Task requirements:
1 - Express the listing's lines as a JSON list of strings, one string per line with blank lines omitted, starting at the line containing "order: Lepidoptera" and running through the end of the listing.
2 - Write the next part of the story about the trashed basement office, picking up after its last sentence.

Back in high school when I still lived with my parents in their basement, my younger brother and I fought an epic battle against the deadliest of foes.
We came home after school one day and headed down to my room which was in the basement next to my father's office. Walking by his office I noticed something was wrong. It was trashed beyond belief. Tiles in the drop ceiling were down, papers strewn about everywhere, and shredded paper covered the floor.
We thought that someone had broken in but noticed that nothing was gone anywhere else in the house. Once before, we had trouble with animals gaining entry to our house when a mother raccoon decided to have her babies inside our chimney. When my parents came home, we told them what we saw and they called our local animal trapper. Trapper Dan.
Trapper Dan surmised that a raccoon had somehow gained access to the attic and somehow was getting into the house. My room and my dad's office were located towards the back of the basement near the laundry room and could be isolated by closing a door between that space and the rest of the house. We kept that door closed and Trapper Dan put animal traps with cat food bait in the laundry room and attic to catch the critter.

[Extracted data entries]
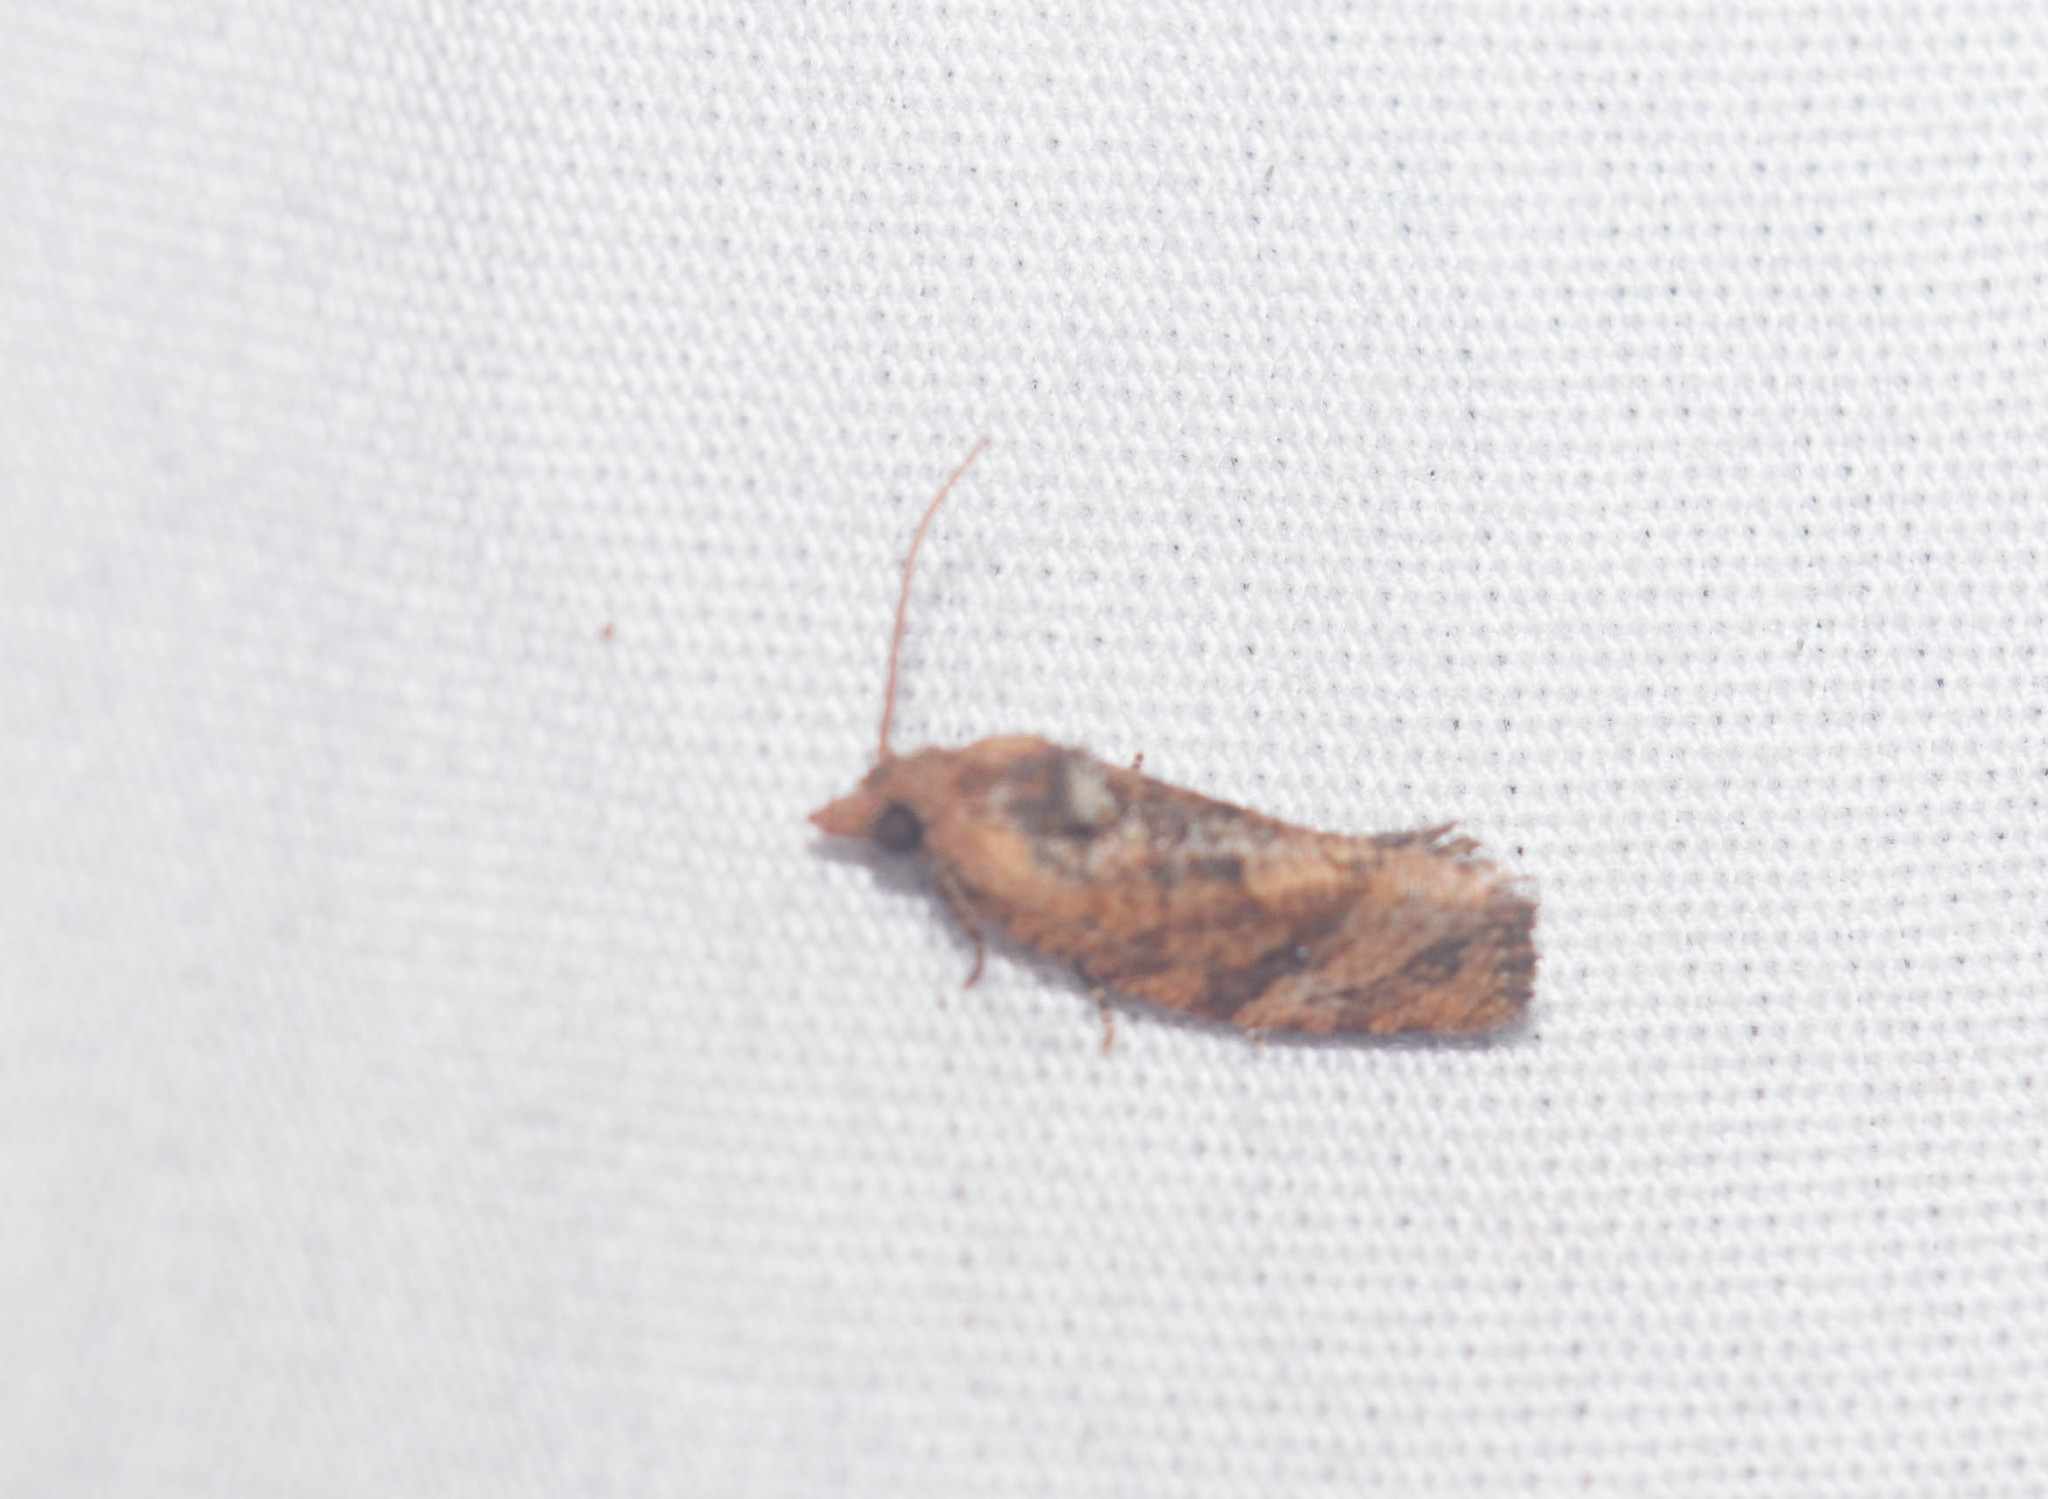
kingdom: Animalia
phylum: Arthropoda
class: Insecta
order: Lepidoptera
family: Tortricidae
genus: Cryptophlebia
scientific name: Cryptophlebia illepida
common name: Moth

Results for each task:
1 -
[
  "order: Lepidoptera",
  "family: Tortricidae",
  "genus: Cryptophlebia",
  "scientific name: Cryptophlebia illepida",
  "common name: Moth"
]

2 -
Of course, I still slept in my own room but kept the door closed although I didn't sleep that much because at night I would hear the scratching in the walls. It seemed like it was everywhere!
The next morning, I got up to use the bathroom and was sitting on the throne when I heard the scratching right behind me. It was in the walls! I finished up and cautiously entered the laundry room. The cage was there but the cat food was gone, the culprit made a clean getaway!
We couldn't figure out why the trap hadn't caught them. These raccoons were really smart, so we re-baited the traps.
We went about our business as usual. My brother and I went to school and we returned later in the day, I was frankly sick of having to open the isolated door everyday and make sure nothing got past me into the rest of the house. I needed to do laundry and had to be in that room to get it done.
I loaded up my basket and snuck into the back room. As a turned the corner I came face to face with the culprit. THE SQUIRREL. It froze. I froze. I stared at it and it's little beady eyes stared back and me.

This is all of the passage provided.